When Anwar Hossain flew back to Saudi Arabia after enjoying his staycation, he had no idea he would have to return home forever just a month later.
Anwar, who is from Dhaka's Dohar upazila, had been working in Saudi Arabia for the last 12 years. Eight months ago, he came to Bangladesh on vacation.
Upon his return to the Saudi Arabian capital, Riyadh, he got a new Iqama (work permit). To his bewilderment, he was deported by the Saudi Arabian authorities on October 4, despite having the work permit.
Like Anwar, over 16,000 Bangladeshi migrants were sent back from Saudi Arabia this year, said officials at the Bureau of Manpower, Employment and Training (BMET).
Brac Migration Programme officials also confirmed the figure.
Selim Reza, secretary of the Expatriates' Welfare and Overseas Employment Ministry, told The Business Standard that Bangladeshi workers sometimes violate Iqama conditions and that is why they are being deported.
"Iqama is issued for a specific region and a specific employer in Saudi Arabia. Sometimes our workers go to a different region and work for a different employer. Some even work independently.
"In Saudi Arabian law, this is not allowed. Workers are not supposed to do this. That is why some workers having valid work permits are being detained and deported," he explained.
Selim said there had been efforts to address the problem faced by Bangladeshi migrants in Saudi Arabia in the last few years, following crackdowns on undocumented migrants.
"A joint working committee meeting will be held in Riyadh next month. We will raise the problems our workers are facing in the meeting," he added.
74,686 deported in 5 years
BMET sources said 74,686 Bangladeshi workers were sent back from Saudi Arabia in the last five years as part of the deportation spree. This year, a total of 16,451 workers returned till October.
The year 2018 saw the highest number of returnees, with 19,210 workers coming back to Bangladesh from the Arab country.
The returnees did not have passports and work permits when they arrived in Bangladesh.
In October alone, 734 workers have been sent back. Of them, 130 returned on October 3, 120 on October 4, 105 on October 8, 93 on October 9 and 200 on Wednesday (October 26).
"Following their arrival, a support team comprising government officials at the Probashi Kalyan Desk and officials of Brac Migration Programme arranged food for them and also assisted them at the immigration office," said BMET Assistant Director Tanvir Hossain.
He said the ministry was working to reintegrate the returnees into the local labour force so that they can lead a normal life.
Brac Migration Programme head Shariful Islam Hasan quoted several migrants as saying that Bangladeshi workers had been facing crackdowns in Saudi Arabia in the past several days of this month.
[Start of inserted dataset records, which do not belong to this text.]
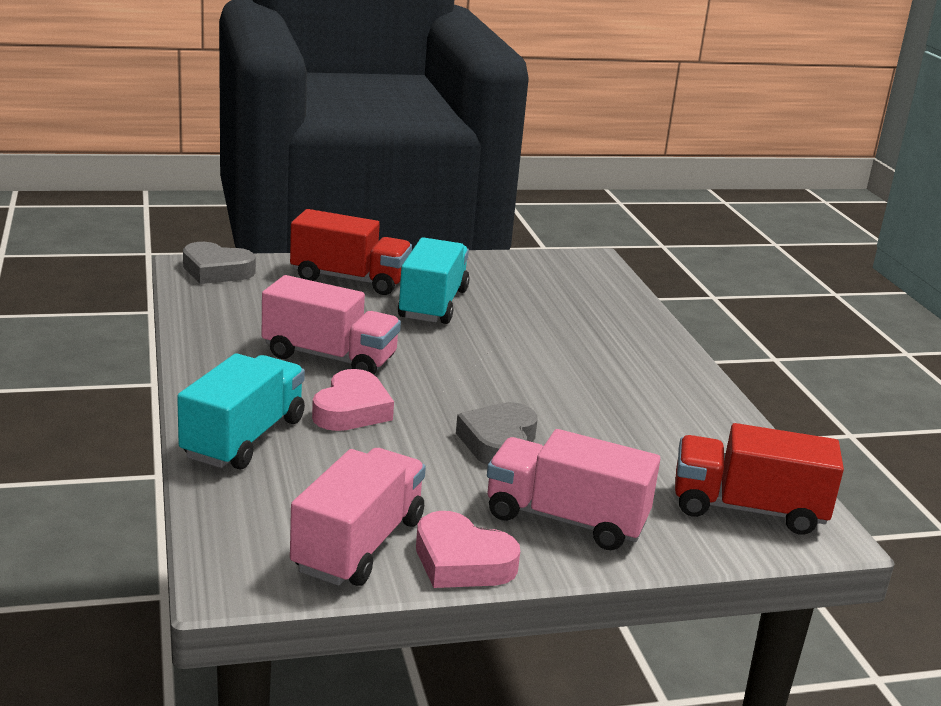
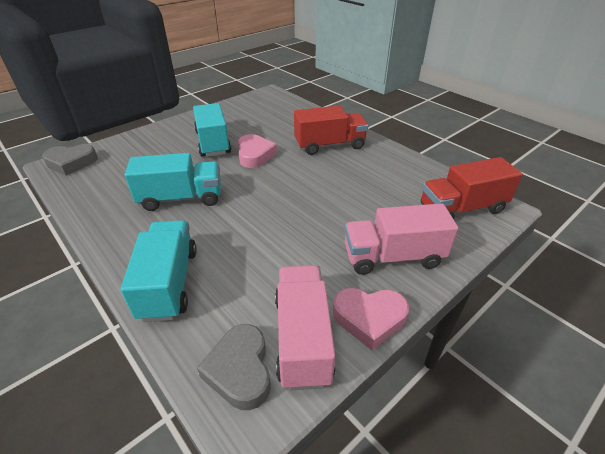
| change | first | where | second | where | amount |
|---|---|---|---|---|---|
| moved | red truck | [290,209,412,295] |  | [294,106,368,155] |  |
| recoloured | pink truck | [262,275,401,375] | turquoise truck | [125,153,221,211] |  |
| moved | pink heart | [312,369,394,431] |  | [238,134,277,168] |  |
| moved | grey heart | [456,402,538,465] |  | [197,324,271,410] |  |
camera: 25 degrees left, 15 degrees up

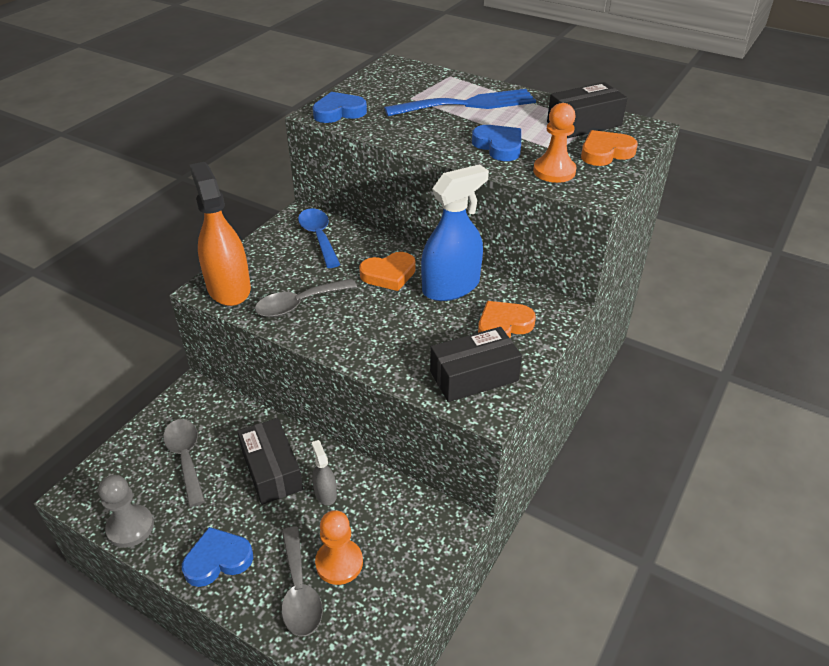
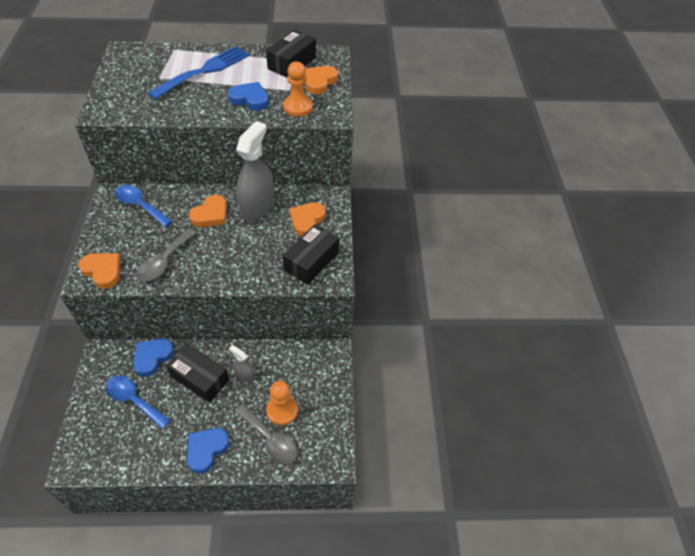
| change | first | where | second | where | amount |
|---|---|---|---|---|---|
| moved | blue heart | [313,92,367,123] |  | [133,339,174,377] |  |
| replaced | orange spray bottle | [190,162,251,306] | orange heart | [79,253,121,289] |  |
| recoloured | blue spray bottle | [421,164,489,301] | grey spray bottle | [236,121,274,221] |  |
| recoloured | grey spoon | [163,419,205,507] | blue spoon | [105,375,171,429] |  |
| removed | grey pawn | [98,475,154,548] |  |  |  |
camera: 35 degrees left, 10 degrees up

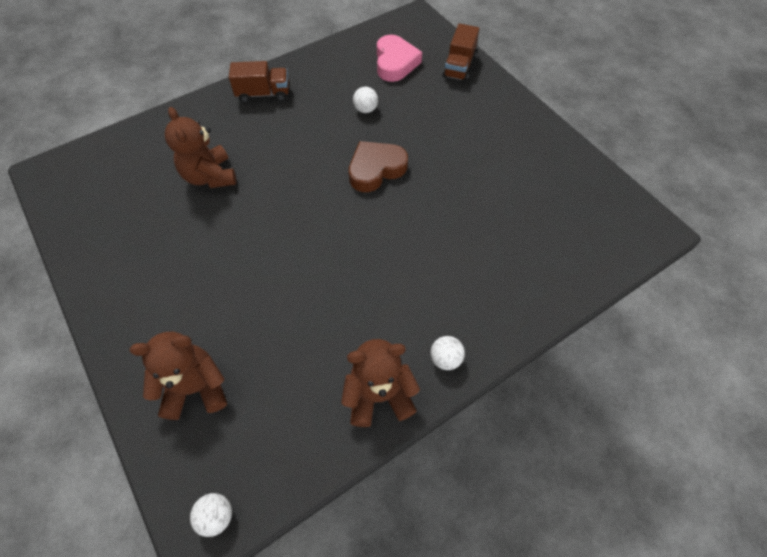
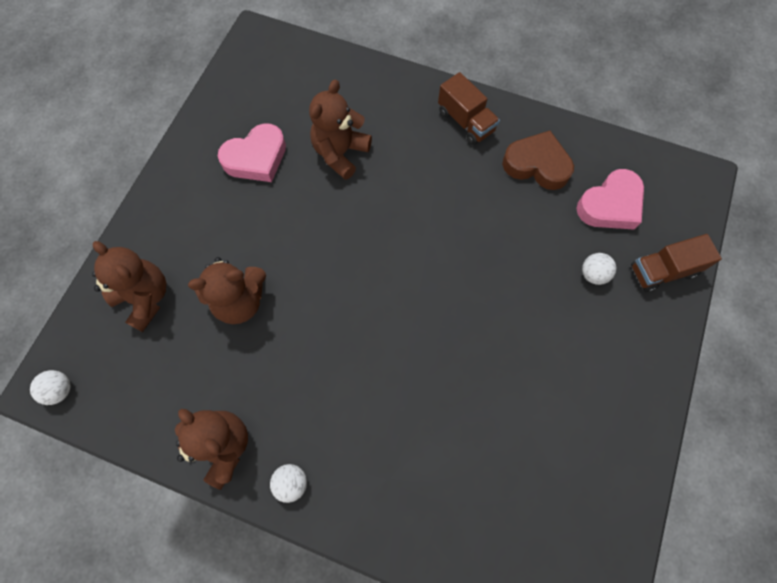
| change | first | where | second | where | amount |
|---|---|---|---|---|---|
| moved | white ball | [353,86,378,113] |  | [582,253,616,285] |  |
| moved | brown heart | [349,141,408,192] |  | [502,131,574,190] |  |
| added |  |  | pink heart | [218,123,286,182] |  |
| added |  |  | brown teddy bear | [188,257,266,324] |  |
camera: 55 degrees right, 10 degrees up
''Even those having work permits were detained and sent to deportation camps. Their employers did not take any effective measures after being informed of the detentions," he said.
Shariful said the Saudi Arabian police even detained several workers while they were returning home from work.
''Besides, many undocumented migrants who stayed in the oil-rich country for several years were detained and sent back," he added.
Syed Saiful Haque, chairman of the Welfare Association for the Rights of Bangladeshi Emigrants Development Foundation, said there is another story of the returnees that involves wage differences.
"The companies have various excuses to make high-paid workers redundant and subsequently send them back. Such workers are replaced with new low-wage employees," he said.
Saiful said those affected this way should contact the Wage Earners' Welfare Board for compensation.
"Workers who are abroad can also contact our foundation," he added.
Meanwhile, at least 850 female migrants who faced torture and abuse in Saudi Arabia have returned home this year, according to the Brac Migration Programme. Last year, the number was over 1,300.
The returnees alleged various forms of abuse, including physical, sexual and psychological, by their employers.
Hazrat Shahjalal International Airport officials said the female migrants first took shelter at a safe home run by the Bangladeshi embassy in Riyadh.
The embassy later arranged their repatriation.
BMET Additional Director General (Employment) KM Ruhul Amin said explanations had been sought from agencies whose workers had returned without passports.
"The ministry is trying to solve the problem," he added.
BMET Director DM Atiqur Rahman said some workers are returning due to their unwillingness to stay abroad, while some are doing so because of work permit-related problems.
BMET Assistant Director Tanvir said the labour wing of the Bangladesh mission in Saudi Arabia is looking after the welfare of Bangladeshi migrants there.
Saudi Arabia, which reopened its labour market for Bangladeshi workers in 2015 after a seven-year closure, recruited 12.44 lakh workers between 2015 and August this year.
According to the BMET, 2.68 lakh Bangladeshis went to Saudi Arabia until September this year.
Since 1976, the total number of overseas employment of Bangladeshis stands at more than 12.50 crore. Of them, 30.93 percent were employed in Saudi Arabia.
Around 11 lakh Bangladeshis are currently living in Saudi Arabia, according to unofficial estimates.
The figure is still the highest among all the countries where Bangladeshi migrants live.
However, the country is now strongly enforcing the Saudisation policy, which means it is preferring local workers to foreigners.